At the same time, Council eased zoning rules to accommodate developers’ desired style of dwellings, which are taller, longer, wider, and often come with rooftop patios. These dwellings noticeably impact existing neighbourhoods.
Consequently, citizens have been constantly blindsided over the past 2 years by a reported 50 new and unexpected changes to the Zoning Bylaw, on which they previously relied for clarity and certainty about what sort of development they could expect.
All neighbourhoods are treated alike
Council’s changes are intended to affect all neighbourhoods the same way, regardless of the current differences between them.

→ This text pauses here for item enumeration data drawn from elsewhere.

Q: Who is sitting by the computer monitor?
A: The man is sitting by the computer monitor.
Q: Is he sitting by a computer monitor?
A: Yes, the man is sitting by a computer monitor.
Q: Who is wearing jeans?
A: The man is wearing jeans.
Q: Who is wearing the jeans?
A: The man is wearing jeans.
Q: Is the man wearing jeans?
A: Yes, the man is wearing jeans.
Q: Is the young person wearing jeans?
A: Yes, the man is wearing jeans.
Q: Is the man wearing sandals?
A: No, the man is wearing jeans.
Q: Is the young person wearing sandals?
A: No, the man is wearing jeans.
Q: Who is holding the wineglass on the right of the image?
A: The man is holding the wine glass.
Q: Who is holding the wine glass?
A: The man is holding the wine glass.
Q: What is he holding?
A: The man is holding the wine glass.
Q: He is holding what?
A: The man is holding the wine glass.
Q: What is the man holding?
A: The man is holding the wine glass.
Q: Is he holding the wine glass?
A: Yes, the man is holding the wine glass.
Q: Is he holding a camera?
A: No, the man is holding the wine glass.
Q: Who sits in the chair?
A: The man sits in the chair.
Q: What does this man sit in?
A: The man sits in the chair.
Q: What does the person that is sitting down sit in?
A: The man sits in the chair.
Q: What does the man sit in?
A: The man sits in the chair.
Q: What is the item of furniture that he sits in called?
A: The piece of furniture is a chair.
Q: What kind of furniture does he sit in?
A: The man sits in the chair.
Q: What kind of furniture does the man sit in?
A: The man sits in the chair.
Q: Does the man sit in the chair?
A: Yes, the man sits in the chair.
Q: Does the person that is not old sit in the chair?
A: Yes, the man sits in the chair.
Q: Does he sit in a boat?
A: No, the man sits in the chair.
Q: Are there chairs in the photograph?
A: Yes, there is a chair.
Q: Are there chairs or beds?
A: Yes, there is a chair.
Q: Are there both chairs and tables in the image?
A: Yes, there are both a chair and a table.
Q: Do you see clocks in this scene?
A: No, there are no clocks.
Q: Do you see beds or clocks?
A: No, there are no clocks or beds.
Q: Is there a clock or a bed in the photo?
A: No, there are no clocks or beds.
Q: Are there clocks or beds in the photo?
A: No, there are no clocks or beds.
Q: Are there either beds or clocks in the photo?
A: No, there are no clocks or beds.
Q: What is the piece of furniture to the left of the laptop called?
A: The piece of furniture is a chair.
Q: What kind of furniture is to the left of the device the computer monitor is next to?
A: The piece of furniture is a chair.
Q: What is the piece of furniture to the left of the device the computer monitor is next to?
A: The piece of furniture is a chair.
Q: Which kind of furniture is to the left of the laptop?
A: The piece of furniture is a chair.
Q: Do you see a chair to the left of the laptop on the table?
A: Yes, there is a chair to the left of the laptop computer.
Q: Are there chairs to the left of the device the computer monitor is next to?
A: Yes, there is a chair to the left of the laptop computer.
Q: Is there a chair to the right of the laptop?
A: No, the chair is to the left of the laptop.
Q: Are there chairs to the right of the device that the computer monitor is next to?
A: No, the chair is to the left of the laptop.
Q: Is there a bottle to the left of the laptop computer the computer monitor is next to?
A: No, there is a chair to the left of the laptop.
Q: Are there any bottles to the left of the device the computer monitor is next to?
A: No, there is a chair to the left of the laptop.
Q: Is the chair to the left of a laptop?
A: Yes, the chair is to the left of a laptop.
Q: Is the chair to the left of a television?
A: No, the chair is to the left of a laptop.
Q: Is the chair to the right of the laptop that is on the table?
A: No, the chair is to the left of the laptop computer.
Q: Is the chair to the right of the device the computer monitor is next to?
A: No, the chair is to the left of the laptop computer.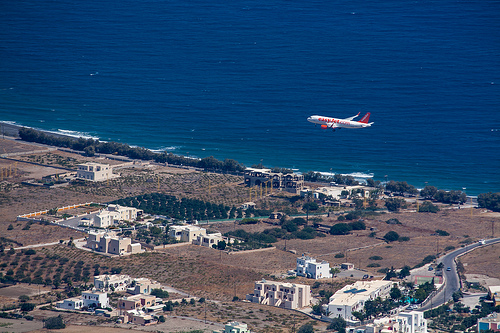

On the contrary, responsible development is planned so as to celebrate the differences between neighbourhoods. For instance, “The City of Vancouver uses community plans to provide clear but flexible frameworks to guide positive change and development in neighbourhoods over a period of approximately 20 – 30 years….A community plan also recognizes the parts of the community valued by its citizens, and addresses the specific issues and initiatives of each area. Community plans are policy documents that provide guidance and direction on a variety of topics, from land use and urban design, to housing, transportation, and community facilities.”
Infill Roadmap 2.0
In Edmonton, instead of measuring the land-use effects of Infill Roadmap 1.0 on established neighbourhoods and using those measurements to develop a defensible long-term approach to Zoning Bylaw regulations based on the planning policies in The Way We Grow, Edmonton’s City Council has chosen to introduce Infill Roadmap 2.0, starting with the following motion:
“That in anticipation of Evolving Infill 2.0, Administration bring a framework to Committee for addressing areas where more diverse and affordable housing opportunities should be clustered – perhaps a “Missing Middle Overlay” (and/or base zone revisions) for mature areas where higher heights, smaller front setbacks, bigger building pockets and more flexibility for multi-family buildings could be warranted, such as: pre-war areas with taller existing homes, areas near transit nodes and corridors, areas with deteriorating housing stock that would benefit from revitalization, and/or areas with existing clustered ground-oriented multi-family zoning. Due Sept 6, 2017.”
Says the Mayor, ” ‘If (the new approach) works, you can move it into those other mature neighbourhoods over time….’ ”
Unfortunately, Infill Roadmap 2.0 sounds like an experiment, not responsible governance. Furthermore, Infill Roadmap 2.0 promises to continue to focus attention on rapid, blanket Zoning Bylaw changes while ignoring the mandates in The Way We Grow for sensitive, meaningful planning and design.
It is true that Council is not required to undertake any of the projects in The Way We Grow (Municipal Government Act, s.637). But, by contrast, Council should not take on projects that subvert the planning principles in The Way We Grow and the Municipal Government Act, as the Infill Roadmaps do, by substituting rapid, unpredictable change for orderly development.
We call on City Council to adhere to the land-use planning policies in the Municipal Government Act and The Way We Grow and to ensure that Zoning Bylaw regulations reflect those policies, to support the public’s interest in orderly development, as required by the Municipal Government Act.